=== Text extract ===
Information relating to Scapa Shareholders

Please be aware that addresses, electronic addresses and certain other information provided by Scapa Shareholders, persons with information rights and other relevant persons for the receipt of communications from Scapa may be provided to SWM Bidco during the Offer Period as required under section 4 of Appendix 4 to the Code.

Rounding

Certain figures included in this Announcement have been subjected to rounding adjustments. Accordingly, figures shown for the same category presented in different tables may vary slightly and figures shown as totals in certain tables may not be an arithmetic aggregation of the figures that precede them.
=== Dataset records ===
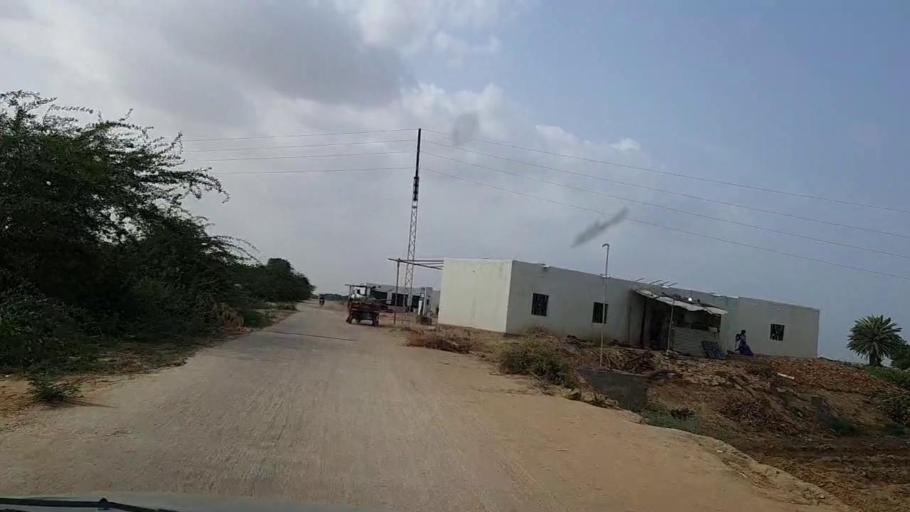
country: PK
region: Sindh
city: Kotri
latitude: 25.2558
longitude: 68.2568
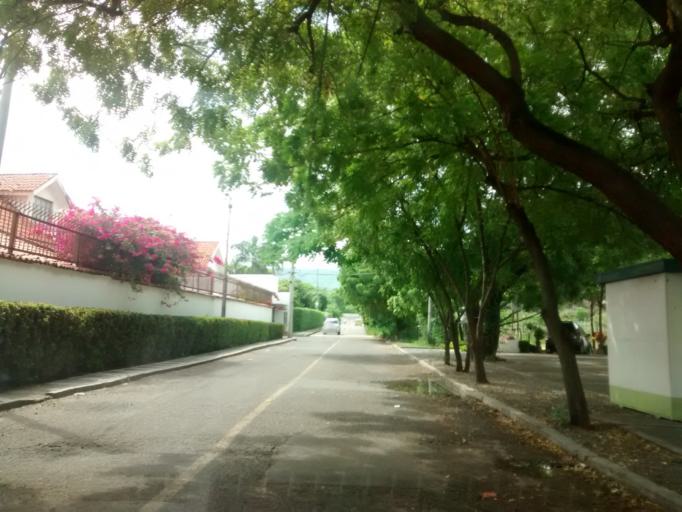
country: CO
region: Cundinamarca
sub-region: Girardot
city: Girardot City
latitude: 4.3164
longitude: -74.8051
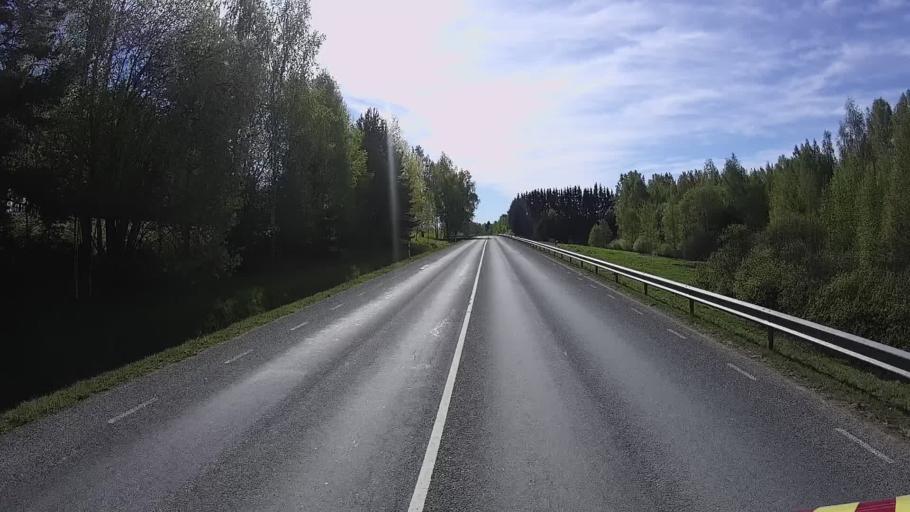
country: EE
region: Polvamaa
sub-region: Polva linn
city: Polva
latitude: 58.1610
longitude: 27.1602
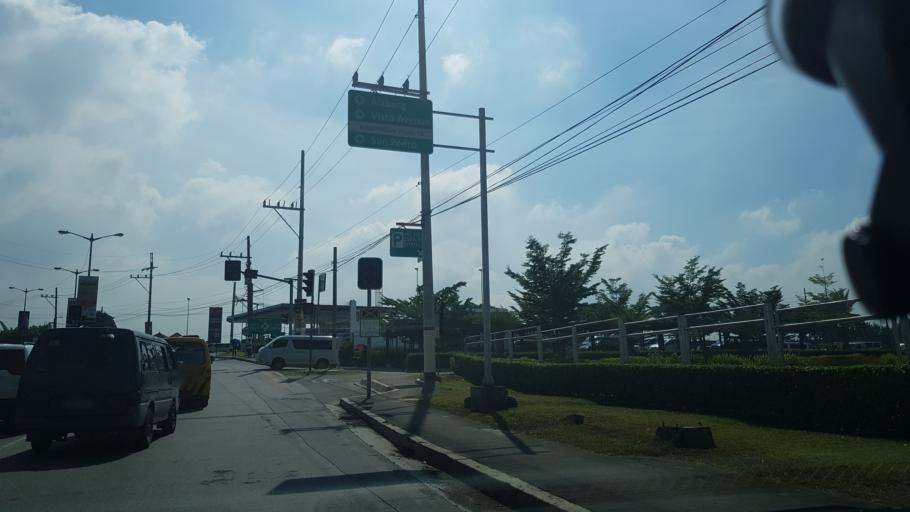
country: PH
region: Calabarzon
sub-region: Province of Laguna
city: San Pedro
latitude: 14.3746
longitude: 121.0109
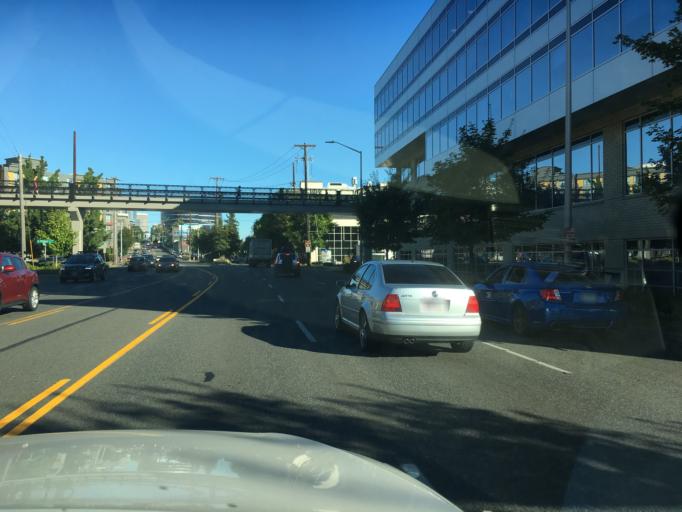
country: US
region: Washington
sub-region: King County
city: Seattle
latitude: 47.6212
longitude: -122.3615
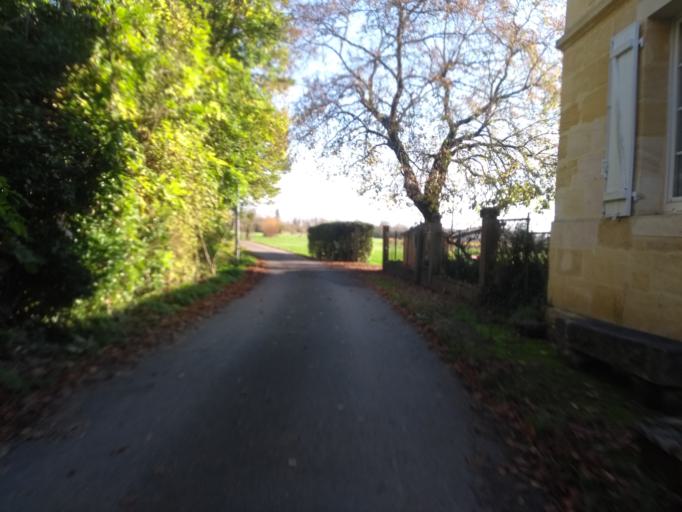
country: FR
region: Aquitaine
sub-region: Departement de la Gironde
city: Cambes
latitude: 44.7316
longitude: -0.4846
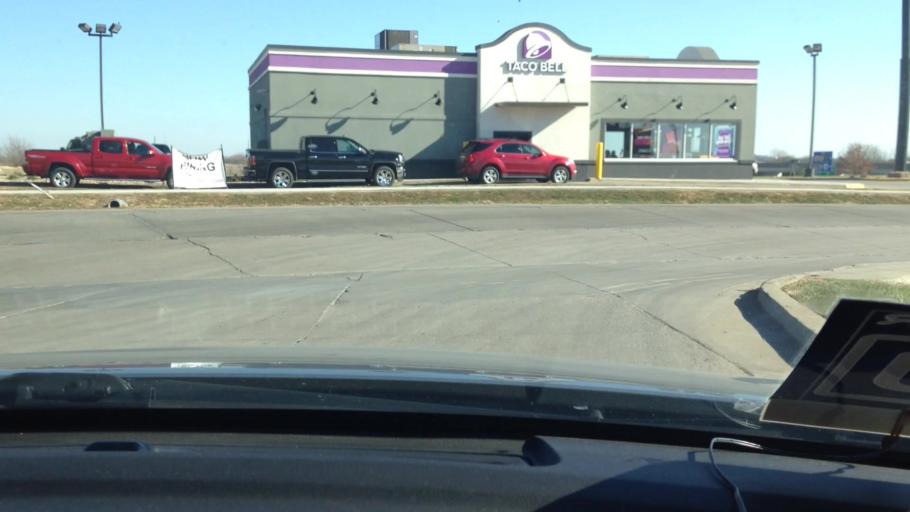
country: US
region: Missouri
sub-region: Platte County
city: Platte City
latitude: 39.3545
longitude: -94.7649
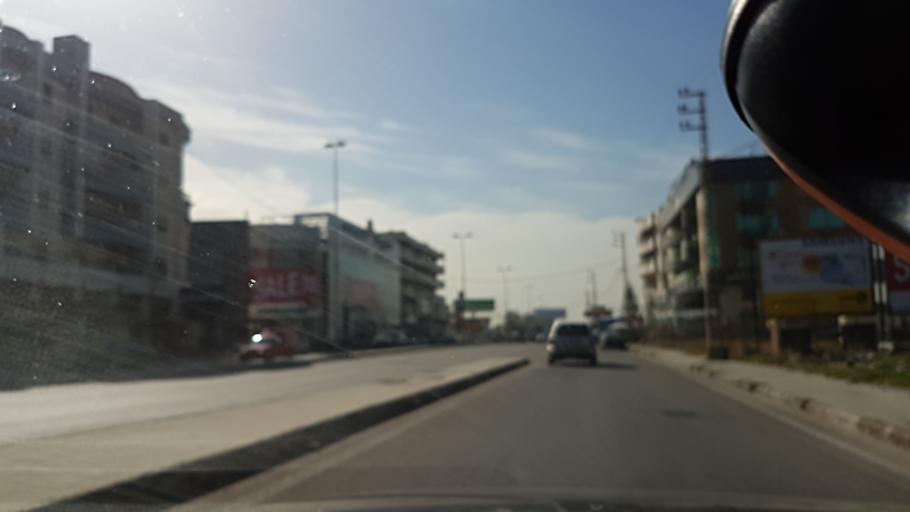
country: LB
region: Liban-Sud
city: Sidon
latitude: 33.5857
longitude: 35.3875
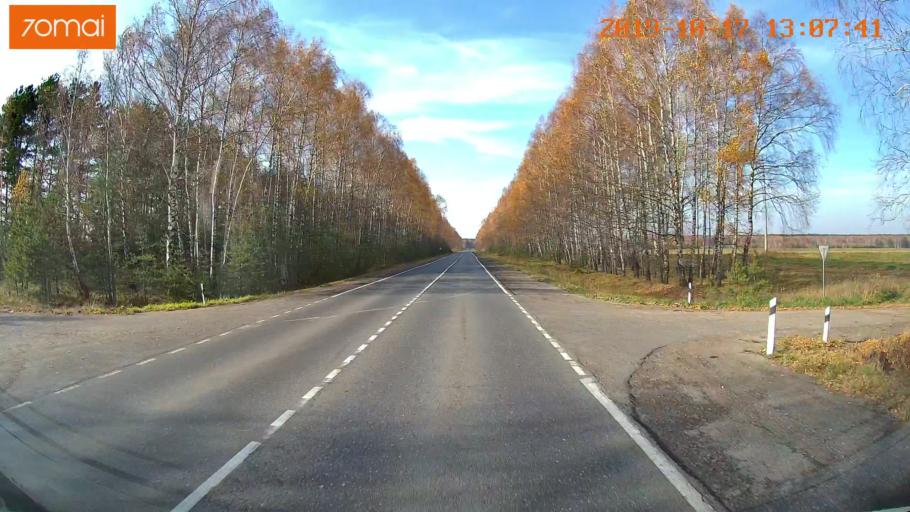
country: RU
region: Rjazan
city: Syntul
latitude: 54.9838
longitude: 41.2850
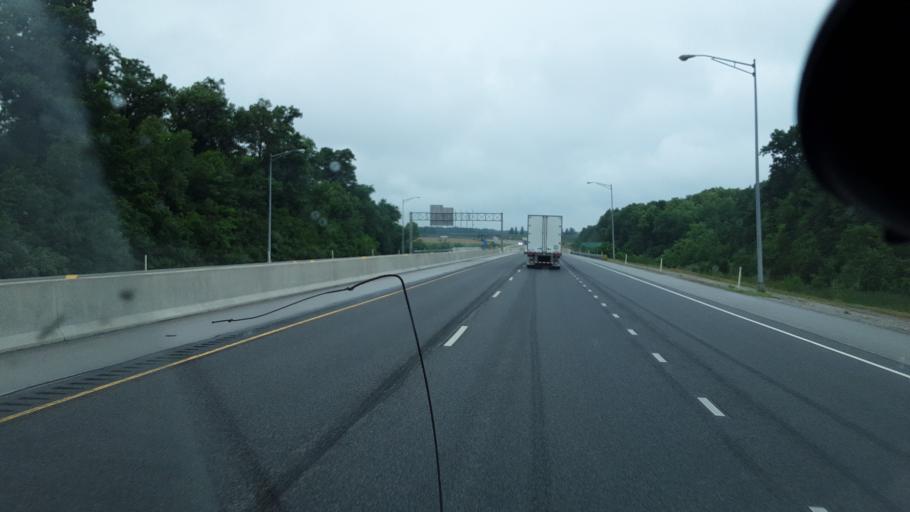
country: US
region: Indiana
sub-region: Allen County
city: New Haven
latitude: 40.9824
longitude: -85.0917
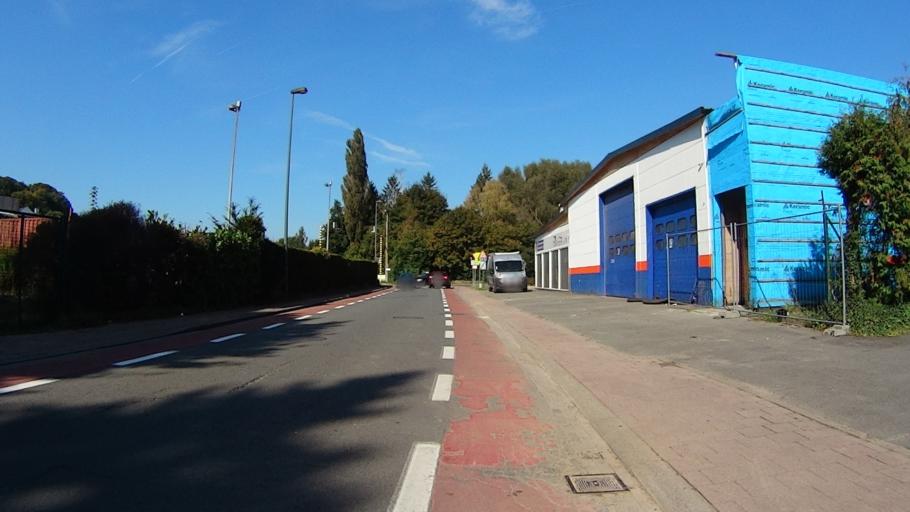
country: BE
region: Flanders
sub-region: Provincie Vlaams-Brabant
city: Hoeilaart
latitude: 50.7685
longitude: 4.4870
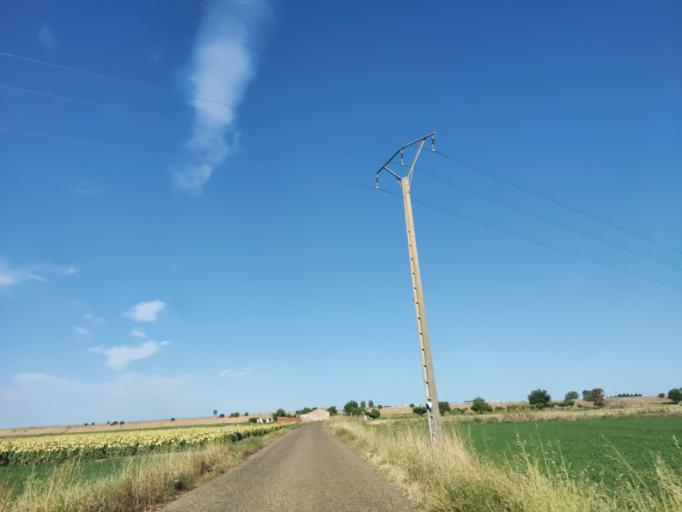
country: ES
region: Castille and Leon
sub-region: Provincia de Zamora
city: Zamora
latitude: 41.4993
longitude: -5.7225
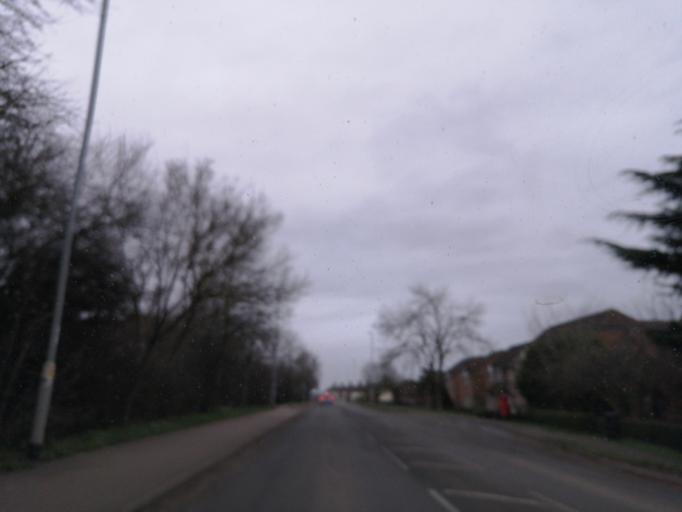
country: GB
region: England
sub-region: Cambridgeshire
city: Yaxley
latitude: 52.5208
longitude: -0.2476
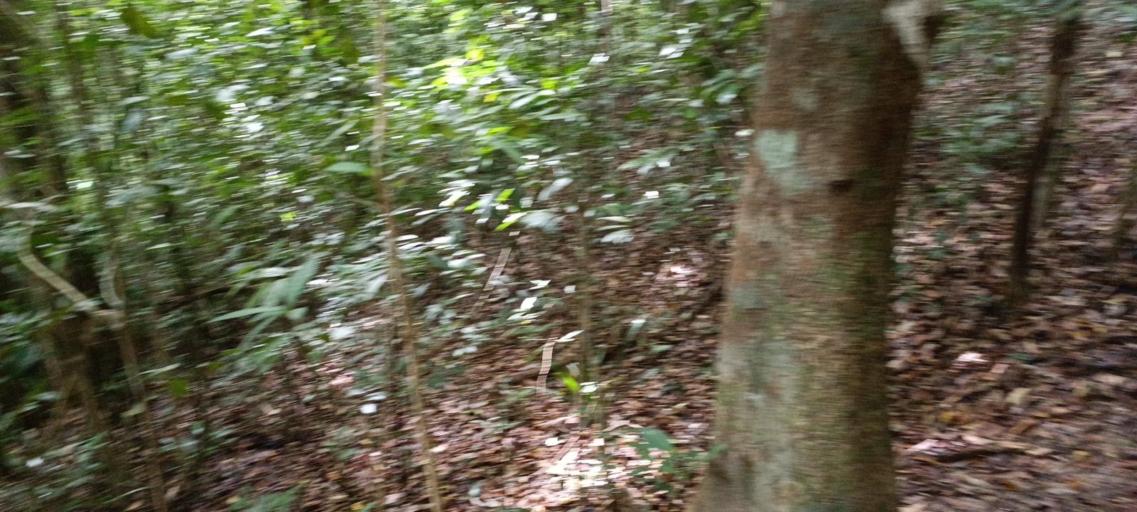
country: MY
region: Penang
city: George Town
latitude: 5.3879
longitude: 100.2930
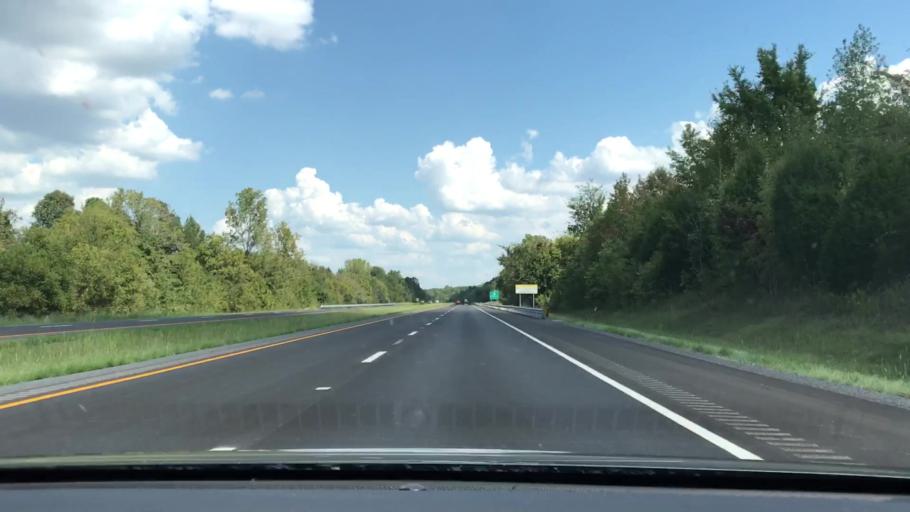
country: US
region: Kentucky
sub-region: Lyon County
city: Eddyville
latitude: 37.0906
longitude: -88.0542
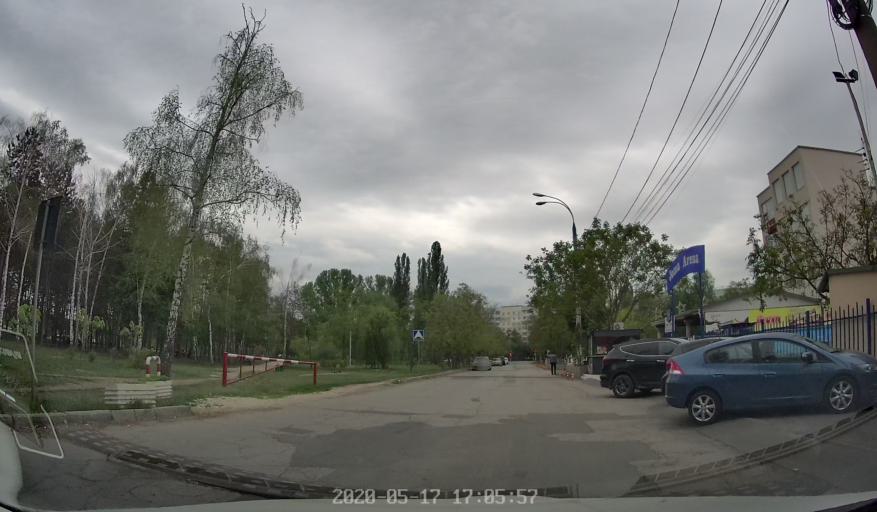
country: MD
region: Chisinau
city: Vatra
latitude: 47.0476
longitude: 28.7838
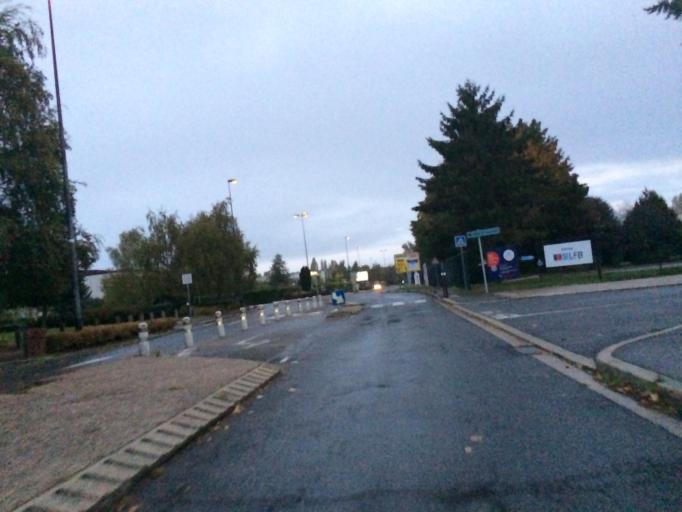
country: FR
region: Ile-de-France
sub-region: Departement de l'Essonne
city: Orsay
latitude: 48.6864
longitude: 2.1948
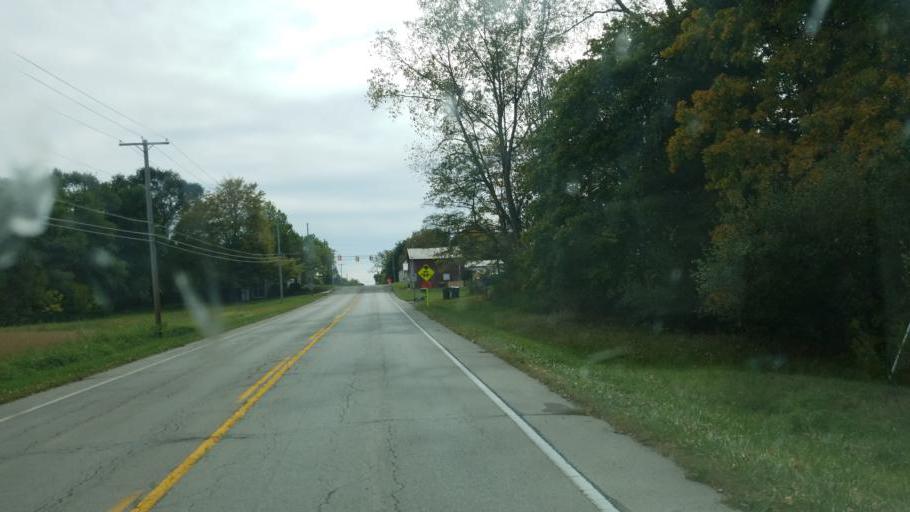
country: US
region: Ohio
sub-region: Lorain County
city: South Amherst
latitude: 41.3904
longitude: -82.2825
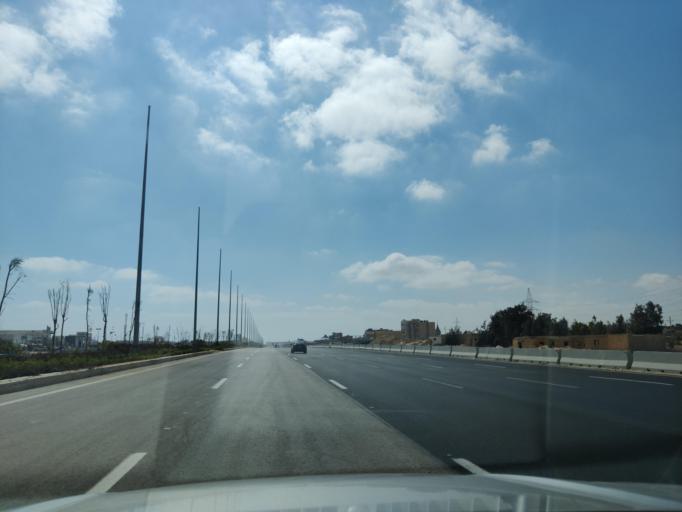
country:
===
◆ Written tasks
1 – Rewrite the paragraph in the announcement extract that begins "Certain figures included in this Announcement" as a short bulleted list that keeps its main facts.
2 – According to the announcement extract, which provision requires Scapa Shareholders' information to be provided to SWM Bidco during the Offer Period?

◆ Results of the exercise
1 –
- Some figures in the Announcement have been rounded.
- As a result, figures for the same category may differ slightly between tables.
- Totals in some tables may not equal the sum of the figures above them.

2 – Section 4 of Appendix 4 to the Code.